Only lines containing the string "strategies" belong in the answer; find them in the records and copy them.

## [Extracted page text data]
╔══
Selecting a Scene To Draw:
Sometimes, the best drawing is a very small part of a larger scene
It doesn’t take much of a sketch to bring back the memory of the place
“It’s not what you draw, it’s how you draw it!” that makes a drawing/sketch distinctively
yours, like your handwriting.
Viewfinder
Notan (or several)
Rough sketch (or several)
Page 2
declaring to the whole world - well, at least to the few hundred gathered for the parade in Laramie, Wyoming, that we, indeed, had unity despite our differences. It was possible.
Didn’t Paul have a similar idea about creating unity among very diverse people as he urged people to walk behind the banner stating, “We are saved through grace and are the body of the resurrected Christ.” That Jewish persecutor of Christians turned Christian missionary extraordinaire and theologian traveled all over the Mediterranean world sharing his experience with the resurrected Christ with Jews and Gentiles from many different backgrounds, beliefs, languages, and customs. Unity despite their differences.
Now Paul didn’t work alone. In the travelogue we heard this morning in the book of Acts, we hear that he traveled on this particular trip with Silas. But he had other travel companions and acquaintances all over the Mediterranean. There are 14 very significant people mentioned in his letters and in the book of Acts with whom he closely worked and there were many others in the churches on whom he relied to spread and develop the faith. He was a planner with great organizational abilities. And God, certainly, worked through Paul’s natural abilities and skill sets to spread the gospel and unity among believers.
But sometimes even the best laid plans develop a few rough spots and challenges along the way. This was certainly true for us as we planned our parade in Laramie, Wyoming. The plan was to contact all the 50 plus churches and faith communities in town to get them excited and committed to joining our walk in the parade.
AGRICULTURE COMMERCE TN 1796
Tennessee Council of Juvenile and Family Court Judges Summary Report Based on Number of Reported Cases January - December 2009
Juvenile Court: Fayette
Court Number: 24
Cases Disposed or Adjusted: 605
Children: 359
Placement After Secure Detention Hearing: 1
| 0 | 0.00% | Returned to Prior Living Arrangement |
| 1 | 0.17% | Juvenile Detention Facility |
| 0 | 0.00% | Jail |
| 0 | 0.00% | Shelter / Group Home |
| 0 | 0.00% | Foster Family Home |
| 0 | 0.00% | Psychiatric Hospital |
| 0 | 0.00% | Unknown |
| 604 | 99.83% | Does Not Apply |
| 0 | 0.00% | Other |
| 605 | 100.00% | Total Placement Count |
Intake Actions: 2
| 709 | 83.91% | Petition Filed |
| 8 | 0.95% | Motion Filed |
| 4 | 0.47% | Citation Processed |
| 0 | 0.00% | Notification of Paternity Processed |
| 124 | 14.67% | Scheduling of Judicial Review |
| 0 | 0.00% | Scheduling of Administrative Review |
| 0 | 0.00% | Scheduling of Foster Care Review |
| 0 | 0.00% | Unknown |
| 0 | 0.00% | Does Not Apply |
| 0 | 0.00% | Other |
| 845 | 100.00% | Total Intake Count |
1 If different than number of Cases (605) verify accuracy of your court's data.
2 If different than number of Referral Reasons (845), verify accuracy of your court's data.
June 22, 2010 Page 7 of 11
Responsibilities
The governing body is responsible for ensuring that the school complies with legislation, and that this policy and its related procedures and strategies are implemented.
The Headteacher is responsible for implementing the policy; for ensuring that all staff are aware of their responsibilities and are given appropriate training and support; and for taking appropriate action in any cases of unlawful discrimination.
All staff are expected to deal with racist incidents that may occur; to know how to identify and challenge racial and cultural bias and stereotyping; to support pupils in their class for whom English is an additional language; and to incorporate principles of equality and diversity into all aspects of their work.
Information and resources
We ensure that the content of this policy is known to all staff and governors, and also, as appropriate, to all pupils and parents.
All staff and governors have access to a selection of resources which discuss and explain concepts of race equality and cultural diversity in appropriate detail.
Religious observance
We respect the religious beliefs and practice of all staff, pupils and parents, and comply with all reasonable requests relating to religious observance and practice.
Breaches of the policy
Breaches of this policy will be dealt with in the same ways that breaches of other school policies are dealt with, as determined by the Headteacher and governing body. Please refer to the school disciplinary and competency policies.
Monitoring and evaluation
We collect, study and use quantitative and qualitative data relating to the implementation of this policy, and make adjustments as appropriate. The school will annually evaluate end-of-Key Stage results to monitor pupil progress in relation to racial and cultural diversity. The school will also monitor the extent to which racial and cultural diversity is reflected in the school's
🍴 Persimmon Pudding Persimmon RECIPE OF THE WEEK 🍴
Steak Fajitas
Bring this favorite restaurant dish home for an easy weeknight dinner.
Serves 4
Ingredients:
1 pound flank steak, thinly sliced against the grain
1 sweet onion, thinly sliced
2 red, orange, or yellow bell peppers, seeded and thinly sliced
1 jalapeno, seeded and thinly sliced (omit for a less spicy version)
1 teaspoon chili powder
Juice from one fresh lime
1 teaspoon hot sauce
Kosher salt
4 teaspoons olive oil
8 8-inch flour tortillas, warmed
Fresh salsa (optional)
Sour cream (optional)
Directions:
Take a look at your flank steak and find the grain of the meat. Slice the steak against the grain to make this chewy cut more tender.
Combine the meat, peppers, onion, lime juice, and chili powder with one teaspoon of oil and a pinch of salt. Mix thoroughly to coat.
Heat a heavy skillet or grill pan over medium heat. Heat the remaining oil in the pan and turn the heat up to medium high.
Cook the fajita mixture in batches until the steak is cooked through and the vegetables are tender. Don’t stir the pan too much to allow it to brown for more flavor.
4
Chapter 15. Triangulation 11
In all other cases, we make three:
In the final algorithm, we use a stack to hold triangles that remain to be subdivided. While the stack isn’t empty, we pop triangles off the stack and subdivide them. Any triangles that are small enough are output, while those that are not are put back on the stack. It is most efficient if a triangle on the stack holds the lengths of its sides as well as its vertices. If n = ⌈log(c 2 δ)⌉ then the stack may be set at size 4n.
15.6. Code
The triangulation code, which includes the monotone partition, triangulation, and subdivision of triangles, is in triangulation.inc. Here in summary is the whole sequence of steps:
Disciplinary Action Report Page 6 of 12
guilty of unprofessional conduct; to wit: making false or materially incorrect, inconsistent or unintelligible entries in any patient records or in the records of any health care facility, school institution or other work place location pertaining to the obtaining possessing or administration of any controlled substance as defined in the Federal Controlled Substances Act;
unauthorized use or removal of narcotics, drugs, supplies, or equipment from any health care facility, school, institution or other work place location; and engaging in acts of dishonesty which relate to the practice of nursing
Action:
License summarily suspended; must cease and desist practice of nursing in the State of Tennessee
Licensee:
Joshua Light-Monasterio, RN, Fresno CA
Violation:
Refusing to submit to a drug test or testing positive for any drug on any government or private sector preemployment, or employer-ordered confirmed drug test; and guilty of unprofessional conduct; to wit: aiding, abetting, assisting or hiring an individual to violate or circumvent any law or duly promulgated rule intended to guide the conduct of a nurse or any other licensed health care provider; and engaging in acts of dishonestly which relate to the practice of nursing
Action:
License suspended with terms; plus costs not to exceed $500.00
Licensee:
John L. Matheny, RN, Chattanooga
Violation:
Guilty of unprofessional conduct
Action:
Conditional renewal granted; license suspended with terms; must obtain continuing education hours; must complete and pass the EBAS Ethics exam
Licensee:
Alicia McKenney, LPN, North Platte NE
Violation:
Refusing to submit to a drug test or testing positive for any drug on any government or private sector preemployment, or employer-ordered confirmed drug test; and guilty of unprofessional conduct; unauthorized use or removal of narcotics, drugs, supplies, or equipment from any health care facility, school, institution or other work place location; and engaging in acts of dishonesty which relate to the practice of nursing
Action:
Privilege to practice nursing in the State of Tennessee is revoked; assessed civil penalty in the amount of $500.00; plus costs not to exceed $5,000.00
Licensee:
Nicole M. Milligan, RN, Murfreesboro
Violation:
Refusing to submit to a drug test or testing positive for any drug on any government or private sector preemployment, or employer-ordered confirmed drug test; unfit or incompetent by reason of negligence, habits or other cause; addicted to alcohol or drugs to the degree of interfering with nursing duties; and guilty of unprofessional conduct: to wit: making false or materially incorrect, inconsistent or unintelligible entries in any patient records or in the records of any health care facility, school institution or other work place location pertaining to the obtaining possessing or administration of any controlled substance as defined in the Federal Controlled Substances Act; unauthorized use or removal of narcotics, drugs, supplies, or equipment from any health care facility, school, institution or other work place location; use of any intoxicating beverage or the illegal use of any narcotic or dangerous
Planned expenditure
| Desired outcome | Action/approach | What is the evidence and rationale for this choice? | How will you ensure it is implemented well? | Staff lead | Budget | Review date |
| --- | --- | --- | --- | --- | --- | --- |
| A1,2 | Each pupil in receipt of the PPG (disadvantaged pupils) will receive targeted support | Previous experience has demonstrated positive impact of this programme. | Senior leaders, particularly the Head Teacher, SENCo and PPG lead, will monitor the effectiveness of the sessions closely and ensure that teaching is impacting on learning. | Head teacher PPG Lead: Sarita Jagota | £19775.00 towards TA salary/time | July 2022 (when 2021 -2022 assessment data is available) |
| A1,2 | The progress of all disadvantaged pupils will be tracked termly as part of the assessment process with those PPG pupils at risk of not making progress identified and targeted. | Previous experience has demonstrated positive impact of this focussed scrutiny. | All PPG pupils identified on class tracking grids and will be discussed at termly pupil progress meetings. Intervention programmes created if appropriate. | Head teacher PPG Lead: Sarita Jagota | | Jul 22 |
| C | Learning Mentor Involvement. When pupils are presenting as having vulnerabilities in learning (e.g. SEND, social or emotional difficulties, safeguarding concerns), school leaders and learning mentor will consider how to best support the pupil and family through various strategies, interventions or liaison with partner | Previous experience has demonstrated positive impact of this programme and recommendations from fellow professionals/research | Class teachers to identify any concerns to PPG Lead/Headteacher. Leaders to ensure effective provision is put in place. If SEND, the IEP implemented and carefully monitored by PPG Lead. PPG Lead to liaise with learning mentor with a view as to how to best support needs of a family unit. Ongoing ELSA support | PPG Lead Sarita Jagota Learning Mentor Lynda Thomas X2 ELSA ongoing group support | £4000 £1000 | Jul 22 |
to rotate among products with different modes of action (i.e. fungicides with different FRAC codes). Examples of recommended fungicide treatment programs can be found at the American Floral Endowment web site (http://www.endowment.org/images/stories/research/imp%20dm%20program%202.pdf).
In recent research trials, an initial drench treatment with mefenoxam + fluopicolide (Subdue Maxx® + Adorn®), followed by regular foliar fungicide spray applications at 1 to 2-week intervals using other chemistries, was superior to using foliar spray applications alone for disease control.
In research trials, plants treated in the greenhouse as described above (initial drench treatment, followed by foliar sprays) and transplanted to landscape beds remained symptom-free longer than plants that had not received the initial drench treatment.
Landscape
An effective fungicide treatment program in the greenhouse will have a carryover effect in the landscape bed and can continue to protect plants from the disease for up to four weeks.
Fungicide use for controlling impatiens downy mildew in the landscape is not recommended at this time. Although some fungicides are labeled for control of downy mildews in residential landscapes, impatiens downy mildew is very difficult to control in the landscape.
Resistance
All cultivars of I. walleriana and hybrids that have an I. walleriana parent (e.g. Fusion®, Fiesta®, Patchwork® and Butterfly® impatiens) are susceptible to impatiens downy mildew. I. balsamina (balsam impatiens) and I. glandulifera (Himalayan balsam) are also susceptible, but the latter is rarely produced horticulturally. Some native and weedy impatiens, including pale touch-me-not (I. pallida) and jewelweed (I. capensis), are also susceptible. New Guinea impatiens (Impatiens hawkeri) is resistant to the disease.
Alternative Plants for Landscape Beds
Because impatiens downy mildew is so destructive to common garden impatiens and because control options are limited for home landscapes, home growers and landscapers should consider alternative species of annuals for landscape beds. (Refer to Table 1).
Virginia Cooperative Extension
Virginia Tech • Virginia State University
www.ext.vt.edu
╚══
## [Exercise solution]
The governing body is responsible for ensuring that the school complies with legislation, and that this policy and its related procedures and strategies are implemented.
| C | Learning Mentor Involvement. When pupils are presenting as having vulnerabilities in learning (e.g. SEND, social or emotional difficulties, safeguarding concerns), school leaders and learning mentor will consider how to best support the pupil and family through various strategies, interventions or liaison with partner | Previous experience has demonstrated positive impact of this programme and recommendations from fellow professionals/research | Class teachers to identify any concerns to PPG Lead/Headteacher. Leaders to ensure effective provision is put in place. If SEND, the IEP implemented and carefully monitored by PPG Lead. PPG Lead to liaise with learning mentor with a view as to how to best support needs of a family unit. Ongoing ELSA support | PPG Lead Sarita Jagota Learning Mentor Lynda Thomas X2 ELSA ongoing group support | £4000 £1000 | Jul 22 |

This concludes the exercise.